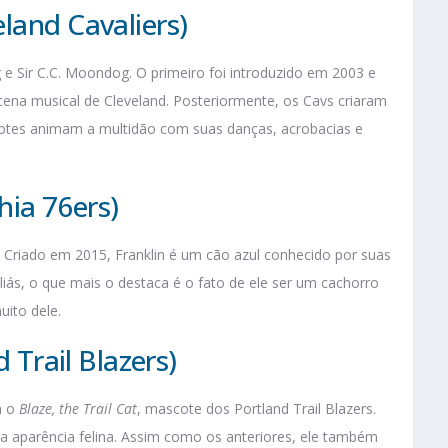
land Cavaliers)
e Sir C.C. Moondog. O primeiro foi introduzido em 2003 e
ena musical de Cleveland. Posteriormente, os Cavs criaram
cotes animam a multidão com suas danças, acrobacias e
hia 76ers)
. Criado em 2015, Franklin é um cão azul conhecido por suas
liás, o que mais o destaca é o fato de ele ser um cachorro
uito dele.
d Trail Blazers)
a o
Blaze, the Trail Cat
, mascote dos Portland Trail Blazers.
aparência felina. Assim como os anteriores, ele também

+++

### [Job item]
I'd like every line with the string "Blazers" copied from the listing.

### [Written response]
d Trail Blazers)
, mascote dos Portland Trail Blazers.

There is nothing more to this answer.